- _Angezeigter Text_:
**********

# Wrackangeln um Fehmarn



## FrankHB (24. Januar 2004)

Hi Kapteins

Die Tonne KO 5 ist ja jedem bekannt.

Von da aus ca. 7 SM liegt die KO 7 und daneben liegt auf ca. 18 Meter ein Wrack.
Es handelt sich um einen kleinen Fischkutter.
Der Kutter ist auch sehr gut auf dem Fischfinder als schwarzer Hügel zu erkennen.
Wenn es nicht so gut läuft mit Familie Dorsch fahre ich öfters das Wrack an.
Habe dort auch schon sehr gut gefangen.

Dieses Wrack wird auch sehr oft angefahren von Wracktauchern.
( Dann ist aber oben ein Sicherungsboot)
Habe mit ein paar Tauchern gesprochen, wie es da unten aussieht.
Die berichteten mir, dass der Kutter noch Netze an Bord hat und in den Netzen soviele abgerissene Pilker sind, dass man einen Angelladen aufmachen kann.
Haben mir aber auch bestätigt, Fisch reichlich im Wrack und umzu.

Kennt von euch einer noch in dem Bereich um Fehmarn ein Wrack wo es sich lohnt zu fischen?

Frank HB

Koordinaten 54 Grad Nord 34,5
                    11 Grad Ost 13,9


----------

**********

- _Gespeicherte Datensätze_:

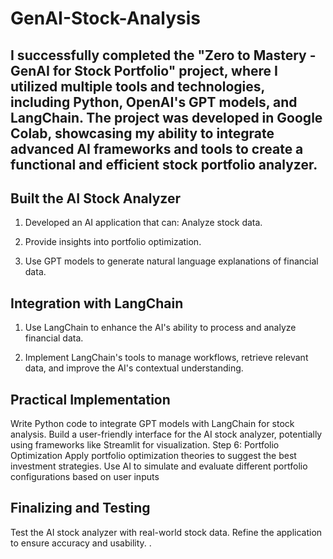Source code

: # GenAI-Stock-Analysis

## I successfully completed the "Zero to Mastery - GenAI for Stock Portfolio" project, where I utilized multiple tools and technologies, including Python, OpenAI's GPT models, and LangChain. The project was developed in Google Colab, showcasing my ability to integrate advanced AI frameworks and tools to create a functional and efficient stock portfolio analyzer.

  ## Built the AI Stock Analyzer

1. Developed an AI application that can:
   Analyze stock data.

2. Provide insights into portfolio optimization.
   
3. Use GPT models to generate natural language explanations of financial data.
   
  ## Integration with LangChain
  
1. Use LangChain to enhance the AI's ability to process and analyze financial data.
   
2. Implement LangChain's tools to manage workflows, retrieve relevant data, and improve the AI's contextual understanding.
   
  ## Practical Implementation
 
Write Python code to integrate GPT models with LangChain for stock analysis.
Build a user-friendly interface for the AI stock analyzer, potentially using frameworks like Streamlit for visualization.
Step 6: Portfolio Optimization
Apply portfolio optimization theories to suggest the best investment strategies.
Use AI to simulate and evaluate different portfolio configurations based on user inputs 

  ## Finalizing and Testing
  
Test the AI stock analyzer with real-world stock data.
Refine the application to ensure accuracy and usability.
.
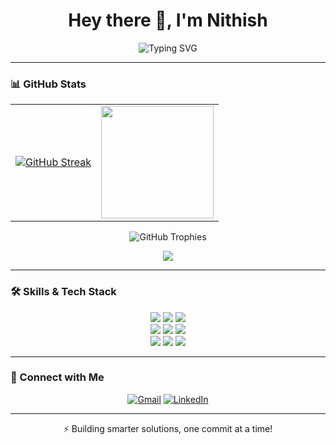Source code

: <!-- README.md for NithishS365 -->

<h1 align="center">Hey there 👋, I'm Nithish</h1>

<p align="center">
  <img src="https://readme-typing-svg.demolab.com?font=Fira+Code&size=22&duration=3000&pause=800&color=66FFFF&center=true&vCenter=true&width=600&lines=Turning+Data+into+Decisions;Exploring+the+World+with+AI;Debugging+Life%2C+One+Bug+at+a+Time;Innovating+Through+Data+%26+Code" alt="Typing SVG" />
</p>

---

### 📊 GitHub Stats

<table align="center">
  <tr>
    <td>
      <a href="https://git.io/streak-stats">
        <img src="https://streak-stats.demolab.com?user=NithishS365&theme=radical&border_radius=10&mode=weekly" alt="GitHub Streak"/>
      </a>
    </td>
    <td>
      <img height="180em" src="https://github-readme-stats.vercel.app/api/top-langs/?username=NithishS365&layout=compact&langs_count=8&theme=radical"/>
    </td>
  </tr>
</table>

<div align="center">
  <img src="https://github-profile-trophy.vercel.app/?username=NithishS365&theme=radical&row=1&column=7" alt="GitHub Trophies"/>
</div>

<p align="center">
  <img src="https://github-contributions-api.deno.dev/NithishS365.svg" />
</p>

---

### 🛠 Skills & Tech Stack

<p align="center">
  <!-- Languages -->
  <img src="https://img.shields.io/badge/Python-3776AB?style=for-the-badge&logo=python&logoColor=white" />
  <img src="https://img.shields.io/badge/C++-00599C?style=for-the-badge&logo=c%2B%2B&logoColor=white" />
  <img src="https://img.shields.io/badge/JavaScript-F7DF1E?style=for-the-badge&logo=javascript&logoColor=black" />
  <br/>
  <!-- Data & AI -->
  <img src="https://img.shields.io/badge/TensorFlow-FF6F00?style=for-the-badge&logo=tensorflow&logoColor=white" />
  <img src="https://img.shields.io/badge/PyTorch-EE4C2C?style=for-the-badge&logo=pytorch&logoColor=white" />
  <img src="https://img.shields.io/badge/Scikit--Learn-F7931E?style=for-the-badge&logo=scikitlearn&logoColor=white" />
  <br/>
  <!-- Databases -->
  <img src="https://img.shields.io/badge/MySQL-4479A1?style=for-the-badge&logo=mysql&logoColor=white" />
  <img src="https://img.shields.io/badge/MongoDB-47A248?style=for-the-badge&logo=mongodb&logoColor=white" />
  <!-- Tools -->
  <img src="https://img.shields.io/badge/Git-F05032?style=for-the-badge&logo=git&logoColor=white" />
</p>

---

### 🤝 Connect with Me

<p align="center">
  <a href="mailto:nithish.s2024aids@sece.ac.in"><img src="https://img.shields.io/badge/Email-D14836?style=for-the-badge&logo=gmail&logoColor=white" alt="Gmail" /></a>
  <a href="https://www.linkedin.com/in/nithish-s-2298421b2?utm_source=share&utm_campaign=share_via&utm_content=profile&utm_medium=android_app" target="_blank"><img src="https://img.shields.io/badge/LinkedIn-0A66C2?style=for-the-badge&logo=linkedin&logoColor=white" alt="LinkedIn" /></a>
</p>

---

<p align="center">
  ⚡ Building smarter solutions, one commit at a time!
</p>
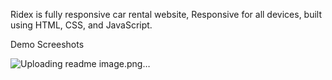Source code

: Ridex is fully responsive car rental website,
Responsive for all devices, built using HTML, CSS, and JavaScript.


Demo Screeshots

![Uploading readme image.png…]()
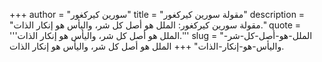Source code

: +++
author = "سورين كيركغور"
title = "مقولة سورين كيركغور"
description = "مقولة سورين كيركغور: الملل هو أصل كل شر، واليأس هو إنكار الذات."
quote = '''الملل هو أصل كل شر، واليأس هو إنكار الذات.''' 
slug = "الملل-هو-أصل-كل-شر-واليأس-هو-إنكار-الذات"
+++
الملل هو أصل كل شر، واليأس هو إنكار الذات.
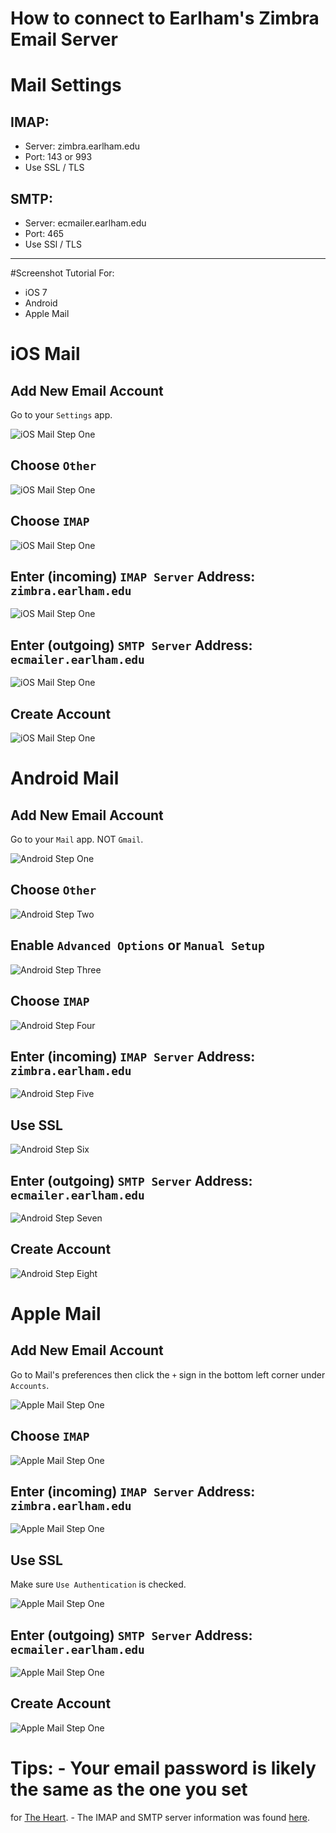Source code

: # How to connect to Earlham's Zimbra Email Server

# Mail Settings
## IMAP:
- Server: zimbra.earlham.edu
- Port: 143 or 993
- Use SSL / TLS

## SMTP:
- Server: ecmailer.earlham.edu
- Port: 465
- Use SSl / TLS

---

#Screenshot Tutorial For:
- iOS 7
- Android
- Apple Mail

# iOS Mail
## Add New Email Account
Go to your `Settings` app.

![iOS Mail Step One](iOS/step1.png)
<!--- ![iOS Mail Step One](iOS/step1.png) --->

## Choose `Other`
![iOS Mail Step One](iOS/step2.png)
<!--- ![iOS Mail Step One](iOS/step2.png) --->

## Choose `IMAP`
![iOS Mail Step One](iOS/step3.png)
<!--- ![iOS Mail Step One](iOS/step3.png) --->

## Enter (incoming) `IMAP Server` Address: `zimbra.earlham.edu`
![iOS Mail Step One](iOS/step4.png)
<!--- ![iOS Mail Step One](iOS/step4.png) --->

## Enter (outgoing) `SMTP Server` Address: `ecmailer.earlham.edu`

![iOS Mail Step One](iOS/step4.png)
<!--- ![iOS Mail Step One](iOS/step4.png) --->

## Create Account
![iOS Mail Step One](iOS/step5.png)
<!--- ![iOS Mail Step One](iOS/step5.png) --->

# Android Mail
## Add New Email Account
Go to your `Mail` app. NOT `Gmail`.

![Android Step One](Android/step1.png)
<!--- ![Android Step One](Android/step1.png) --->

## Choose `Other`
![Android Step Two](Android/step2.png)
<!--- ![Android Step Two](Android/step2.png) --->

## Enable `Advanced Options` or `Manual Setup`
![Android Step Three](Android/step3.png)
<!--- ![Android Step Three](Android/step3.png) --->

## Choose `IMAP`
![Android Step Four](Android/step4.png)
<!--- ![Android Step Four](Android/step4.png) --->

## Enter (incoming) `IMAP Server` Address: `zimbra.earlham.edu`
![Android Step Five](Android/step5.png)
<!--- ![Android Step Five](Android/step5.png) --->

## Use SSL
![Android Step Six](Android/step6.png)
<!--- ![Android Step Six](Android/step6.png) --->

## Enter (outgoing) `SMTP Server` Address: `ecmailer.earlham.edu`
![Android Step Seven](Android/step7.png)
<!--- ![Android Step Seven](Android/step7.png) --->

## Create Account
![Android Step Eight](Android/step8.png)
<!--- ![Android Step Eight](Android/step8.png) --->

# Apple Mail
## Add New Email Account
Go to Mail's preferences then click the `+` sign in the bottom left corner under `Accounts`. 

![Apple Mail Step One](Mail/step1.png)
<!--- ![Apple Mail Step One](Mail/step1.png) --->
## Choose `IMAP`
![Apple Mail Step One](Mail/step3.png)
<!--- ![Apple Mail Step One](Mail/step3.png) --->

## Enter (incoming) `IMAP Server` Address: `zimbra.earlham.edu`
![Apple Mail Step One](Mail/step3.png)
<!--- ![Apple Mail Step One](Mail/step3.png) --->

## Use SSL
Make sure `Use Authentication` is checked. 

![Apple Mail Step One](Mail/step4.png)
<!--- ![Apple Mail Step One](Mail/step4.png) --->

## Enter (outgoing) `SMTP Server` Address: `ecmailer.earlham.edu`
![Apple Mail Step One](Mail/step4.png)
<!--- ![Apple Mail Step One](Mail/step4.png) --->

## Create Account
![Apple Mail Step One](Mail/step5.png)
<!--- ![Apple Mail Step One](Mail/step5.png) --->

# Tips: - Your email password is likely the same as the one you set
for [The Heart](https://theheart.earlham.edu/cp/home/displaylogin). -
The IMAP and SMTP server information was found
[here](http://scs.earlham.edu/zimbra-imap-and-smtp-information).
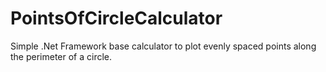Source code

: # PointsOfCircleCalculator
Simple .Net Framework base calculator to plot evenly spaced points along the perimeter of a circle.
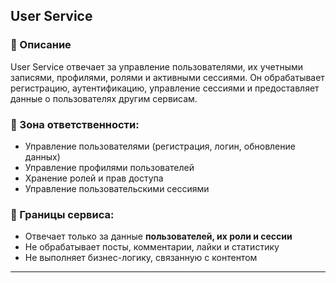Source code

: ## User Service  
### 📌 Описание
User Service отвечает за управление пользователями, их учетными записями, профилями, ролями и активными сессиями. Он обрабатывает регистрацию, аутентификацию, управление сессиями и предоставляет данные о пользователях другим сервисам.

### 📌 Зона ответственности:  
- Управление пользователями (регистрация, логин, обновление данных)  
- Управление профилями пользователей  
- Хранение ролей и прав доступа  
- Управление пользовательскими сессиями  

### 📌 Границы сервиса:  
- Отвечает только за данные **пользователей, их роли и сессии**  
- Не обрабатывает посты, комментарии, лайки и статистику  
- Не выполняет бизнес-логику, связанную с контентом  
---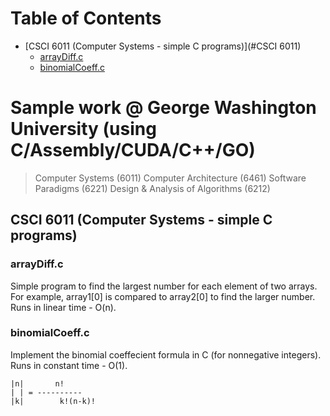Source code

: # Table of Contents

- [CSCI 6011 (Computer Systems - simple C programs)](#CSCI 6011)
  * [arrayDiff.c](#arrayDiff)
  * [binomialCoeff.c](#binomialCoeff)
  
# Sample work @ George Washington University (using C/Assembly/CUDA/C++/GO)
> Computer Systems (6011)
  Computer Architecture (6461)
  Software Paradigms (6221)
  Design & Analysis of Algorithms (6212) 

## CSCI 6011 (Computer Systems - simple C programs)

### arrayDiff.c 

Simple program to find the largest number for each element of two arrays. For example, array1[0] is compared to array2[0] to find the larger number. Runs in linear time - O(n).

### binomialCoeff.c 

Implement the binomial coeffecient formula in C (for nonnegative integers). Runs in constant time - O(1).

	|n|	      n!    
	| |	= ----------
	|k|        k!(n-k)!
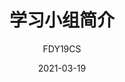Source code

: ---
title: 学习小组简介
date: 2021-03-19
aubot: FDU 19CS
portrait: 'https://s3.ax1x.com/2021/03/19/6RUOhD.png'
describe: ''
type: "about"
layout: "about"
author: FDY19CS
---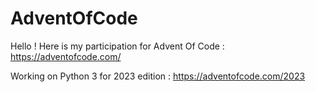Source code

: ﻿# AdventOfCode
Hello ! Here is my participation for Advent Of Code : https://adventofcode.com/

Working on Python 3 for 2023 edition : https://adventofcode.com/2023
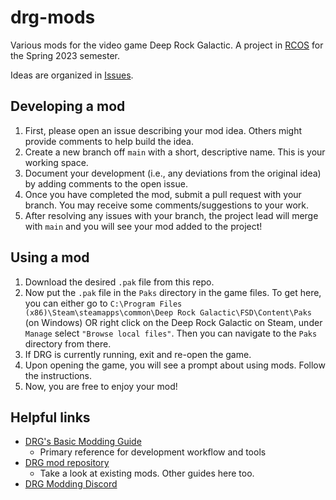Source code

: # drg-mods
Various mods for the video game Deep Rock Galactic. A project in [RCOS](https://github.com/rcos) for the Spring 2023 semester. 

Ideas are organized in [Issues](https://github.com/Patch4747/drg-mods/issues). 

## Developing a mod
1. First, please open an issue describing your mod idea. Others might provide comments to help build the idea. 
2. Create a new branch off `main` with a short, descriptive name. This is your working space. 
3. Document your development (i.e., any deviations from the original idea) by adding comments to the open issue.
4. Once you have completed the mod, submit a pull request with your branch. You may receive some comments/suggestions to your work. 
5. After resolving any issues with your branch, the project lead will merge with `main` and you will see your mod added to the project! 

## Using a mod
1. Download the desired `.pak` file from this repo. 
2. Now put the `.pak` file in the `Paks` directory in the game files. To get here, you can either go to `C:\Program Files (x86)\Steam\steamapps\common\Deep Rock Galactic\FSD\Content\Paks` (on Windows) OR right click on the Deep Rock Galactic on Steam, under `Manage` select `"Browse local files"`. Then you can navigate to the `Paks` directory from there.
3. If DRG is currently running, exit and re-open the game.
4. Upon opening the game, you will see a prompt about using mods. Follow the instructions.
5. Now, you are free to enjoy your mod!

## Helpful links
* [DRG's Basic Modding Guide](https://mod.io/g/drg/r/drg-basic-modding-guide)
    * Primary reference for development workflow and tools
* [DRG mod repository](https://mod.io/g/drg)
    * Take a look at existing mods. Other guides here too.
* [DRG Modding Discord](https://discord.gg/zQMKGTStfa)
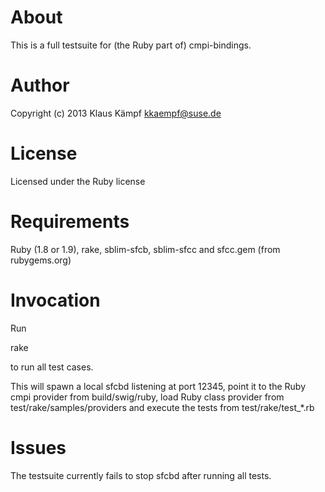 # About

This is a full testsuite for (the Ruby part of) cmpi-bindings.

# Author

Copyright (c) 2013 Klaus Kämpf <kkaempf@suse.de>

# License

Licensed under the Ruby license

# Requirements

Ruby (1.8 or 1.9), rake, sblim-sfcb, sblim-sfcc and sfcc.gem (from rubygems.org)

# Invocation

Run

  rake

to run all test cases.

This will spawn a local sfcbd listening at port 12345, point it to the
Ruby cmpi provider from build/swig/ruby, load Ruby class provider from
test/rake/samples/providers and execute the tests from
test/rake/test_*.rb


# Issues

The testsuite currently fails to stop sfcbd after running all tests.
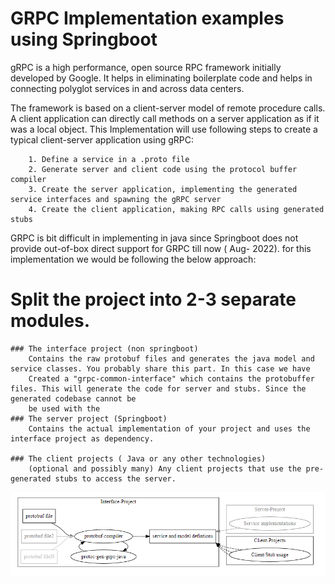 # GRPC Implementation examples using Springboot

gRPC is a high performance, open source RPC framework initially developed by Google. It helps in eliminating boilerplate code and helps in connecting polyglot services in and across data centers.

The framework is based on a client-server model of remote procedure calls. A client application can directly call methods on a server application as if it was a local object.
This Implementation will use following steps to create a typical client-server application using gRPC:

		1. Define a service in a .proto file
		2. Generate server and client code using the protocol buffer compiler
		3. Create the server application, implementing the generated service interfaces and spawning the gRPC server
		4. Create the client application, making RPC calls using generated stubs 
		
GRPC is bit difficult in implementing in java since Springboot does not provide out-of-box direct support for GRPC till now ( Aug- 2022). for this implementation we would 
be following the below approach:

# Split the project into 2-3 separate modules.

	### The interface project (non springboot) 
		Contains the raw protobuf files and generates the java model and service classes. You probably share this part. In this case we have 
		Created a "grpc-common-interface" which contains the protobuffer files. This will generate the code for server and stubs. Since the generated codebase cannot be
		be used with the 
	### The server project (Springboot) 
		Contains the actual implementation of your project and uses the interface project as dependency.
		
	### The client projects ( Java or any other technologies)
		(optional and possibly many) Any client projects that use the pre-generated stubs to access the server.
		
![alt text](https://github.com/dipsscor/Springboot-grpc-implementations/blob/master/architecture.png)

	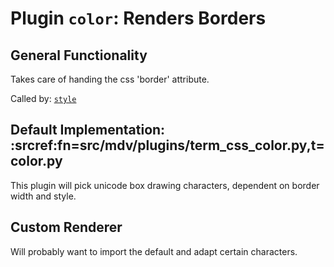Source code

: # Plugin `color`: Renders Borders

## General Functionality

Takes care of handing the css 'border' attribute.

Called by: [`style`](./term_css_style.md)

## Default Implementation: :srcref:fn=src/mdv/plugins/term_css_color.py,t=color.py

This plugin will pick unicode box drawing characters, dependent on border width and style.


## Custom Renderer

Will probably want to import the default and adapt certain characters.
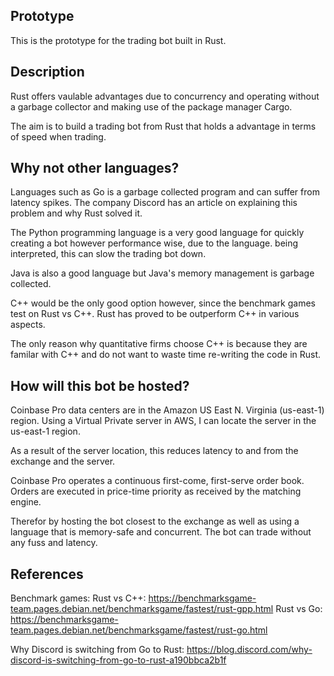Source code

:## Prototype

This is the prototype for the trading bot built in Rust.

## Description

Rust offers vaulable advantages due to concurrency and
operating without a garbage collector and making
use of the package manager Cargo.

The aim is to build a trading bot from Rust that holds
a advantage in terms of speed when trading.

## Why not other languages?

Languages such as Go is a garbage collected program and can
suffer from latency spikes. The company Discord has an article
on explaining this problem and why Rust solved it.

The Python programming language is a very good language for
quickly creating a bot however performance wise, due to the language.
being interpreted, this can slow the trading bot down.

Java is also a good language but Java's memory management is
garbage collected.

C++ would be the only good option however, since the benchmark games test 
on Rust vs C++. Rust has proved to be outperform C++ in various aspects.

The only reason why quantitative firms choose C++ is because they are
familar with C++ and do not want to waste time re-writing the code in Rust.

## How will this bot be hosted?

Coinbase Pro data centers are in the Amazon US East N. Virginia (us-east-1) region.
Using a Virtual Private server in AWS, I can locate the server in the us-east-1
region. 

As a result of the server location, this reduces latency to and from the exchange and
the server.

Coinbase Pro operates a continuous first-come, first-serve order book.
Orders are executed in price-time priority as received by the matching engine.

Therefor by hosting the bot closest to the exchange as well as using a language that
is memory-safe and concurrent. The bot can trade without any fuss and latency.

## References

Benchmark games:
Rust vs C++: https://benchmarksgame-team.pages.debian.net/benchmarksgame/fastest/rust-gpp.html
Rust vs Go: https://benchmarksgame-team.pages.debian.net/benchmarksgame/fastest/rust-go.html

Why Discord is switching from Go to Rust:
https://blog.discord.com/why-discord-is-switching-from-go-to-rust-a190bbca2b1f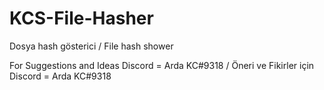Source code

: # KCS-File-Hasher
Dosya hash gösterici / File hash shower

For Suggestions and Ideas Discord = Arda KC#9318 / Öneri ve Fikirler için Discord = Arda KC#9318
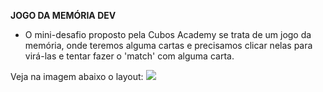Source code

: <b> JOGO DA MEMÓRIA DEV </b>

- O mini-desafio proposto pela Cubos Academy se trata de um jogo da memória, onde teremos alguma cartas e precisamos clicar nelas para virá-las e tentar fazer o 'match' com alguma carta.


Veja na imagem abaixo o layout:
![](https://i.imgur.com/wWQgq7Z.png)



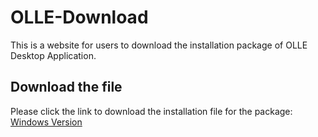 # OLLE-Download
This is a website for users to download the installation package of OLLE Desktop Application.

## Download the file
Please click the link to download the installation file for the package:
[Windows Version](https://github.com/GabrielZZZ/OLLE-Download/raw/main/Setup2.msi)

**********

- _Aufgaben_:
• 1. Ersetze im Forenbeitrag zum Wrackangeln um Fehmarn "Sicherungsboot" durch "Begleitboot" und gib dabei den Abschnitt von "Dieses Wrack wird" bis einschließlich "lohnt zu fischen?" wieder.
• 2. In welcher Tiefe liegt laut dem Forenbeitrag zum Wrackangeln um Fehmarn das Wrack neben der KO 7?

- _Lösungen in Reihenfolge_:
• 1.
Dieses Wrack wird auch sehr oft angefahren von Wracktauchern.
( Dann ist aber oben ein Begleitboot)
Habe mit ein paar Tauchern gesprochen, wie es da unten aussieht.
Die berichteten mir, dass der Kutter noch Netze an Bord hat und in den Netzen soviele abgerissene Pilker sind, dass man einen Angelladen aufmachen kann.
Haben mir aber auch bestätigt, Fisch reichlich im Wrack und umzu.

Kennt von euch einer noch in dem Bereich um Fehmarn ein Wrack wo es sich lohnt zu fischen?

• 2. Auf ca. 18 Meter.